Mental Health in a Changing World
The theme for this year’s World Mental Health Day (WMHD) was: “Mental Health in a Changing World: The Impact of Culture and Diversity”. It provided an opportunity to highlight how culture can directly affect a person’s mental health and wellbeing. During WMHD celebrations in Canberra, MMHA held a special awards ceremony for its National Multicultural Art Competition. It also invited Senator Brett Mason, Parliamentary Secretary to the Minister for Health & Ageing, to launch MMHA’s new series of mental health fact sheets. Here is part of the Senator’s speech:
One of the sad facets of our common humanity is our susceptibility to common maladies and diseases. Mental illness is no exception. Afflictions of the mind and spirit know no boundaries of race, ethnicity or religious faith. They afflict people of every persuasion, every profession and every postcode. 
Mental illness is one of those quintessentially human issues that should unite us all in compassion and a desire to help.
In any given year, close to one in five Australian adults experiences serious mental or emotional distress. Nearly 3 per cent of the population suffers from a severe mental disorder. That’s over half a million people. This is not a marginal problem.
This is compounded in complexity when linguistic and cultural differences come into play. Therefore the Australian
Government has been pleased to fund the multilingual brochures we are launching here today.
The brochures will be available in 21 languages that were selected on the basis of the client population served by Multicultural Mental Health Australia. These brochures will provide vital information to people who might not even be aware of the treatments available for mental illness.
To many cultures, including our own, maladies of the mind are an extremely sensitive subject, but they are a subject for which open lines of communication are imperative. And this multilingual brochure initiative will assist us to bridge
the cultural divide in a sensitive and appropriate manner.
This is just one small piece of a much larger policy mosaic. A mosaic that is a testament to how seriously the Australian Government takes mental health care.
It was ten years ago, in 1997, that the ABS survey reported that “less than 40% of people with mental disorders receive
treatment in a 12-month period”. In response, between 1995-96 and 2002-03, the Australian Government’s annual spending on mental health climbed by 53%, from $792 million to $1.2 billion.
Last year, the Coalition made a momentous decision, along with state and territory governments, to rewrite the terms of
mental health care in Australia. This was propelled by a massive $1.9 billion infusion of federal funds that led the way for a suite of new clinical services, respite care, community awareness programs and new personnel.
At the core of this was the Medicare “Better Access Initiative”, which has made a real world of difference. The Australian
Government has allocated over half a billion dollars towards this innovative, evidence-based multidisciplinary approach to mental healthcare. This initiative increases community access to mental healthcare by encouraging GPs to work more closely with psychiatrists, psychologists, social workers and occupational therapists.

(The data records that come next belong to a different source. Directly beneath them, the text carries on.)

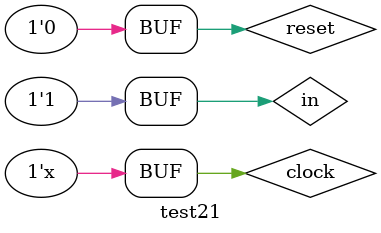
<source format=v>
module test21; 

reg clock, reset, in;
wire out;

  my_fsm U0 ( 
  .clock (clock),
  .reset (reset),
  .in    (in),
  .out  (out) 
  ); 
   
 
initial begin
  clock = 1;
  reset = 1;
  in = 0;
  $display("Starting simulation...");
  #2;
  reset = 0;
  #2;
  if (out !== 1'b0) $display("Failed 1"); 
  
  in = 1;
  #2;
  if (out !== 1'b0) $display("Failed 2");
  
  in = 0;  
  #2;
  if (out !== 1'b0) $display("Failed 3");
  
  in = 0;
  #2;
  if (out !== 1'b0) $display("Failed 4"); 
  
  in = 0;
  #2;
  if (out !== 1'b1) $display("Failed 5"); 
  
  in = 1;
  #2;
  if (out !== 1'b0) $display("Failed 6"); 
  
  in = 0;
  #2;
  if (out !== 1'b1) $display("Failed 7"); 
  
  in = 1;
  #2;
  if (out !== 1'b1) $display("Failed 8"); 
  
  in = 0;
  #2;
  if (out !== 1'b1) $display("Failed 9"); 
  
  in = 1;
  #2;
  if (out !== 1'b0) $display("Failed 10");
  
  in = 1;
  #2;
  if (out !== 1'b0) $display("Failed 11");   
  
  #2;
  if (out !== 1'b1) $display("Failed 13");  
  $display("Done...");
end 
  

always begin
   #1 clock = !clock;
end
   
endmodule
</source>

This program has been a resounding success. During its first eight months, Better Access has improved the lives of more than 400,000 Australians. Because many of those in mental and emotional strife come from immigrant communities,
these multilingual brochures will help us better address this unique community need.
Effective mental health care is entirely dependent upon the intellectual curiosity and the human empathy of its practitioners. We in the Government are providing the tools. But it is up to you, the clinicians and case workers, to pick up those tools and do good with them.
We can dole out the dollars, but while money can purchase buildings and brochures, it can only go so far to address
sufferings of the spirit. These more intangible needs require a human touch, a sympathetic ear and an inquiring mind. They require a rare sense of compassion that has been honed and focused by fi rst–rate clinical expertise.
And here is where you come in: regardless of whether you are psychiatrists or psychologists; whether you are GPs or mental health nurses; whether you are multicultural specialists or professional clinicians; it is you who inject the soul and the spirit into this vital enterprise.
Therefore I am particularly pleased to be surrounded by some of that spirit here this morning. Let us now put our shoulders to the wheel and work together to make a difference.